I'm probably way out over my skis here but I'm trying to understand (what I assume is already an extremely dumbed down) explanation of Gödel's incompleteness theorem that I saw in this Veritasium video.
He describes the way in which Gödel encodes expressions as a Gödel number. The example given in the video, $0 = 0$ is encoded like so: $2^6\times 3^5\times 5^6$ because the Gödel number for $0$ is $6$ and for $=$ it's $5$.
My question is why can't the Gödel number for $0 = 0$ just be $656$? Why does he introduce raising each prime by the symbol's Gödel number?
Let me start by pointing out that there are many ways of coding strings into numbers. You're reading this on a computer, and ASCII codes are a very good example of how a string can be coded into a number.
The thing is that you need to be able to decode your string in a unique way. In the case of ASCII we break it into 8bit chunks, which is very easy if you think of the number in binary, and each chunk codes a symbol.
Now, if you only have 10 symbols in your language, then you can very easily think of concatenation as your encoding, that would work out fine. And in principle one can in fact do that if one chooses the "correct formal framework" so that it has only 10 symbols (or even less!).

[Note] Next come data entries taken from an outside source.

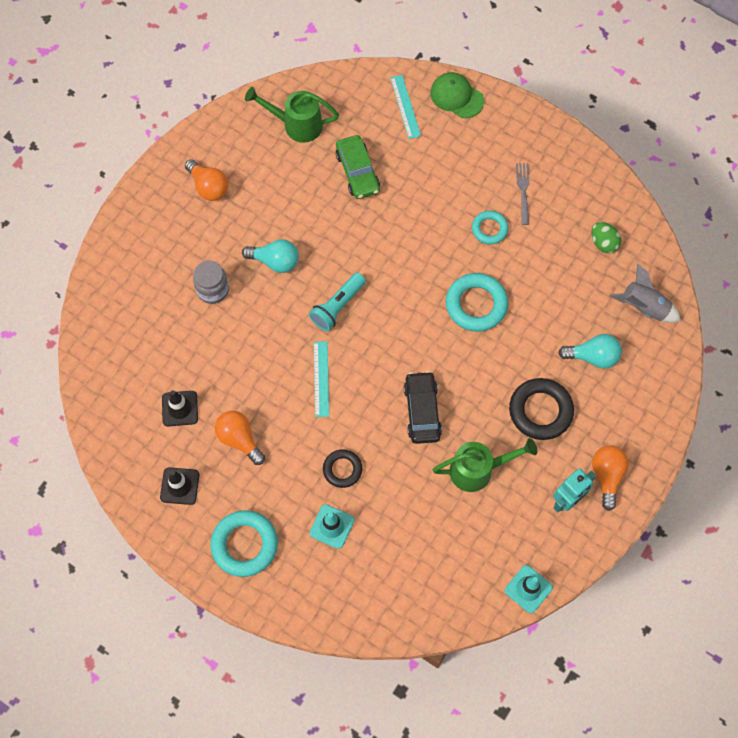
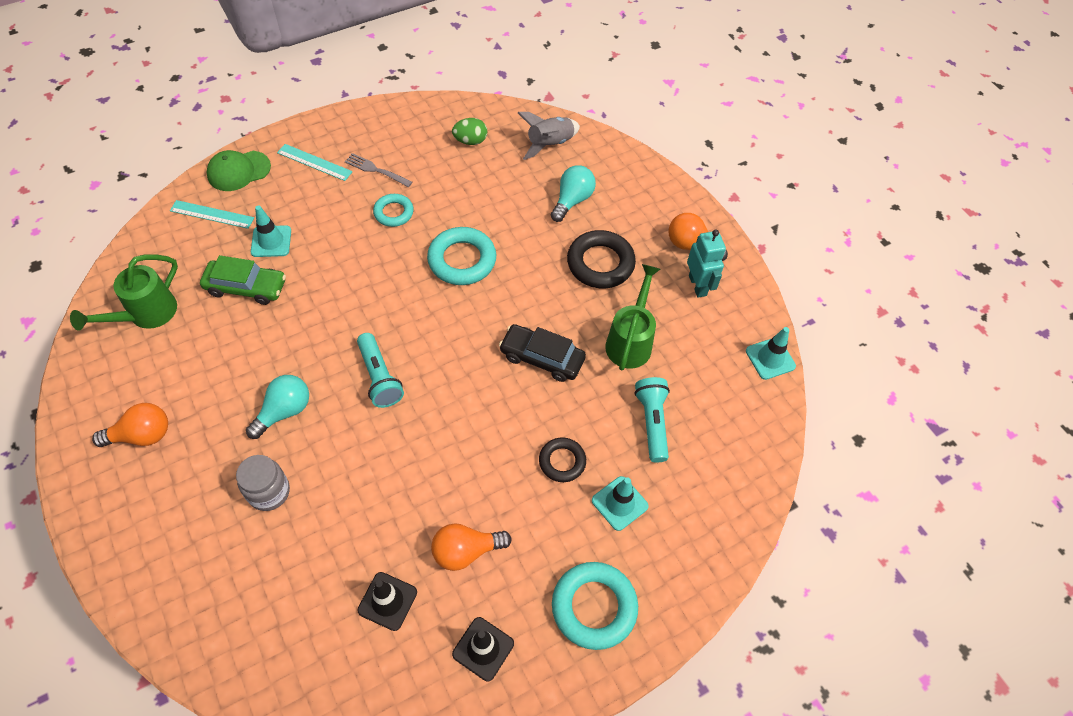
camera: 65 degrees left, 10 degrees down
turquoise ruler [314,341,329,417] -> turquoise ruler moved to [277,144,353,181]
none -> turquoise traffic cone [251,205,291,257]
none -> turquoise flashlight [635,377,670,462]

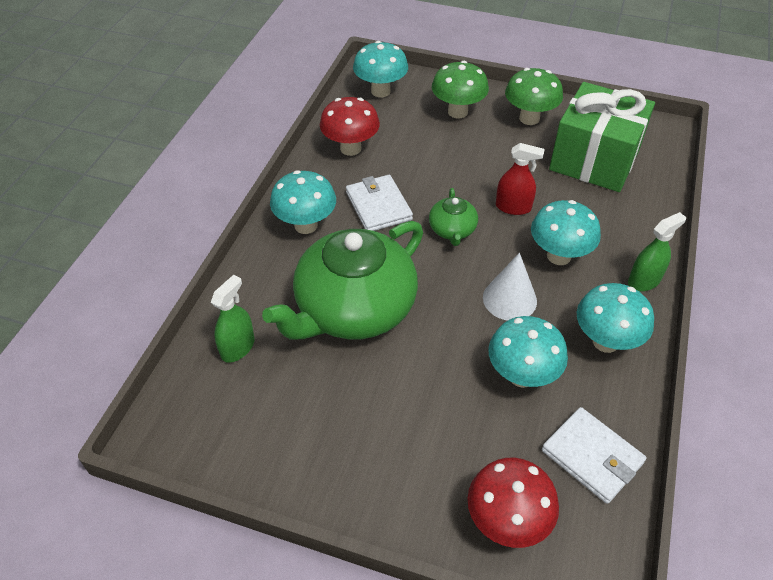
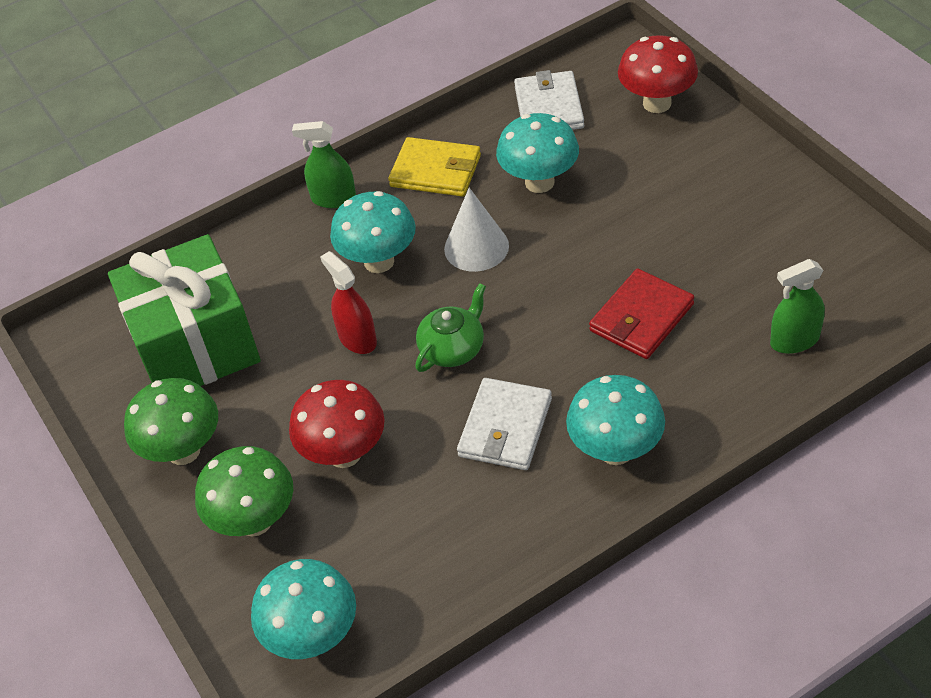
camera: 135 degrees left, 0 degrees up
green teapot [262,221,423,340] -> red wallet [589,269,694,359]
red mushroom [320,97,380,156] -> red mushroom moved to [289,380,385,468]
turquoise mushroom [577,283,654,353] -> yellow wallet [388,137,481,197]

But if you have more than that, you will run into a problem. In the course I used to teach with Itay Kaplan that was focused in part on the incompleteness theorem we used the coding that reduces the formal language to 13 symbols, and then looks at a string as a single number in base 13.
On the other hand, using prime decomposition is independent of a basis, which conceptually is clearer (and yet more complicated) since it doesn't require you to keep track of what base you're writing your number in.